Any of the three evolutionary forces I've mentioned (there are probably more, but I can't think of any right at this moment, it's been a while since I've studied population genetics in any detail – later this year should clean that right up) act independently in that they are dependent on each other to exist. If natural selection did not exist (which seems logically absurd, but you know what I mean) genetic drift could still shift allele frequencies through stochastic processes, and the same applies to migration.
Of course, in the real world, these forces act together to produce evolutionary change, they're not separate.
Well the big game changer as an "evolutionary" force is sexual recombination. I understand and accept all of the evolutionary forces you mentioned except that I would add one more – intelligent design. I also see random mutation playing a different role than you do and I will explain that later.

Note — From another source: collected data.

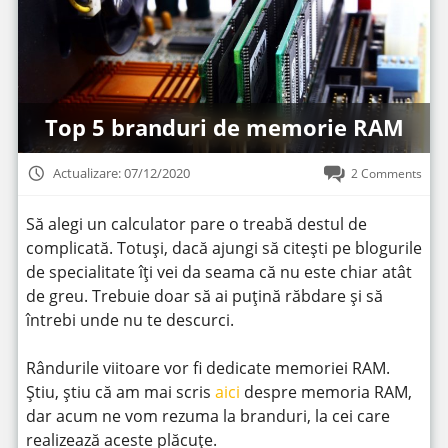
Top 5 branduri de memorie RAM
Actualizare: 07/12/2020
2 Comments
Să alegi un calculator pare o treabă destul de
complicată. Totuși, dacă ajungi să citești pe blogurile
de specialitate îți vei da seama că nu este chiar atât
de greu. Trebuie doar să ai puțină răbdare și să
întrebi unde nu te descurci.
Rândurile viitoare vor fi dedicate memoriei RAM.
Știu, știu că am mai scris
aici
despre memoria RAM,
dar acum ne vom rezuma la branduri, la cei care
realizează aceste plăcuțe.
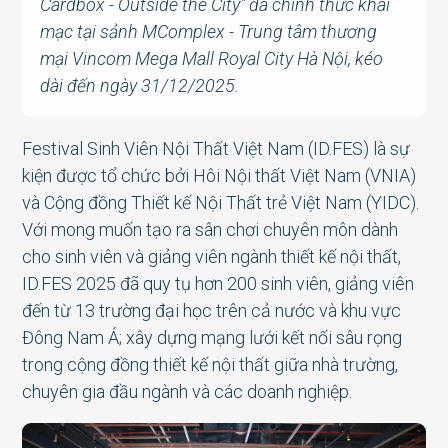
Cardbox - Outside the City" đã chính thức khai
mạc tại sảnh MComplex - Trung tâm thương
mại Vincom Mega Mall Royal City Hà Nội, kéo
dài đến ngày 31/12/2025.
Festival Sinh Viên Nội Thất Việt Nam (ID.FES) là sự
kiện được tổ chức bởi Hôi Nội thất Việt Nam (VNIA)
và Cộng đồng Thiết kế Nội Thất trẻ Việt Nam (YIDC).
Với mong muốn tạo ra sân chơi chuyên môn dành
cho sinh viên và giảng viên ngành thiết kế nội thất,
ID.FES 2025 đã quy tụ hơn 200 sinh viên, giảng viên
đến từ 13 trường đại học trên cả nước và khu vực
Đông Nam Á; xây dựng mạng lưới kết nối sâu rọng
trong cộng đồng thiết kế nội thất giữa nhà trường,
chuyên gia đầu ngành và các doanh nghiệp.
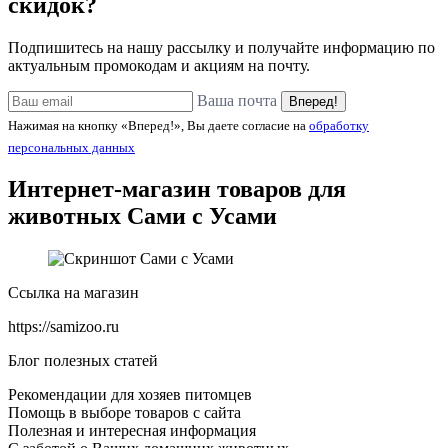
скидок?
Подпишитесь на нашу рассылку и получайте информацию по
актуальным промокодам и акциям на почту.
Ваша почта
Вперед!
Нажимая на кнопку «Вперед!», Вы даете согласие на
обработку
персональных данных
Интернет-магазин товаров для
животных
Сами с Усами
Ссылка на магазин
https://samizoo.ru
Блог полезных статей
Рекомендации для хозяев питомцев
Помощь в выборе товаров с сайта
Полезная и интересная информация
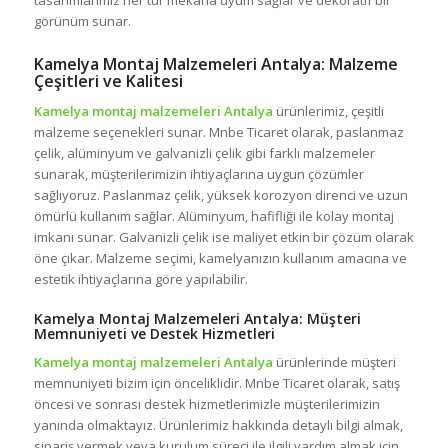
tasarımlarımız her tür mekana uyum sağlar ve dekoratif bir
görünüm sunar.
Kamelya Montaj Malzemeleri Antalya: Malzeme
Çeşitleri ve Kalitesi
Kamelya montaj malzemeleri Antalya
ürünlerimiz, çeşitli
malzeme seçenekleri sunar. Mnbe Ticaret olarak, paslanmaz
çelik, alüminyum ve galvanizli çelik gibi farklı malzemeler
sunarak, müşterilerimizin ihtiyaçlarına uygun çözümler
sağlıyoruz. Paslanmaz çelik, yüksek korozyon direnci ve uzun
ömürlü kullanım sağlar. Alüminyum, hafifliği ile kolay montaj
imkanı sunar. Galvanizli çelik ise maliyet etkin bir çözüm olarak
öne çıkar. Malzeme seçimi, kamelyanızın kullanım amacına ve
estetik ihtiyaçlarına göre yapılabilir.
Kamelya Montaj Malzemeleri Antalya: Müşteri
Memnuniyeti ve Destek Hizmetleri
Kamelya montaj malzemeleri Antalya
ürünlerinde müşteri
memnuniyeti bizim için önceliklidir. Mnbe Ticaret olarak, satış
öncesi ve sonrası destek hizmetlerimizle müşterilerimizin
yanında olmaktayız. Ürünlerimiz hakkında detaylı bilgi almak,
sipariş vermek veya kurulum süreci ile ilgili yardım almak için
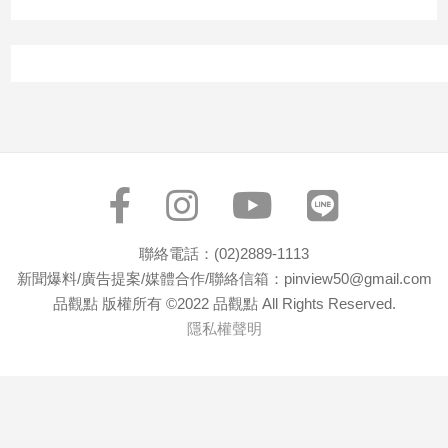
寵
物
Pet
影
音
專
區
聯絡電話：(02)2889-1113
合
新聞爆料/廣告提案/媒體合作/聯絡信箱：pinview50@gmail.com
作
品觀點 版權所有 ©2022 品觀點 All Rights Reserved.
媒
隱私權聲明
體
投
稿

From my perspective, a variety of working alleles are the result of intelligent design as is the algorithm of sexual recombination. Allele variants and sexual recombination alone give a population a massive amount of adaptive capacitance. There may be other factors as well, such as genes that get turned on and off either randomly, in rotation or as a response to the environment. Moving a population from one environment to another would cause different sets of alleles to be favored in selection and in some cases an allele variant be filtered out of the population. When alleles get filtered out of a population, the population loses information and therefore adaptive capacitance. Repeated loss of information within a population is what leads to speciation and possible extinction. Random mutation breaks alleles. When genes are in an “on” state random mutation causes disease. When genes are in an “off” state the life form isn’t harmed and the result is a pseudo gene that decays from generation to generation. The loss of information causes by broken genes also leads to speciation.
The intelligent design camp doesn’t believe that information such as working allele variants and biological algorithms like sexual recombination can be the result of random mutation and natural selection.
"Poor design" IS a valid argument against intelligent design, to the extent that evidence shows that the subject configuration is likely to have evolved from a previous configuration.
Most poor-design arguments by evolutionists are in fact of that type.
Laurie Lebo is not only self-identified as a reporter, that was her job for many years, and the description used by her editors, employers, interviewees, etc.
David couldn’t have gotten more rhetorical with his language if he tried.
Keep following his output, and I predict you'll soon have to retract that statement.
… a “genetic typo.”
A misquote is not a typo. Thsi is a typo (or would be if it weren't deliberate). Every editor and proofreader who let that miscategorization pass needs immediate firing or retraining – at least if forbes.com thinks their readership has any need or use for accuracy. Oh, uh, never mind…
I disagree that Venter's sentence is poor design. It is good, correct English. It contains no typo in that sense. It contains poor reference trawling or recherche. I think there's a difference between this sort of "error" and poor design of the sort of the spermatic duct looping round the ureter. The latter is poor design, because every intelligent designer could see its faulty. ID proponents would have to argue that the intelligent designers, while vastly surpassing our intelligence, nevertheless produced faulty design the we, the humble intelligence, can immediately recognize as faulty.
So Luskin admits that ID is unfalsifiable? OR is he merely admitting that that claim that we were created by a benevolent, omniscient creator is falsified?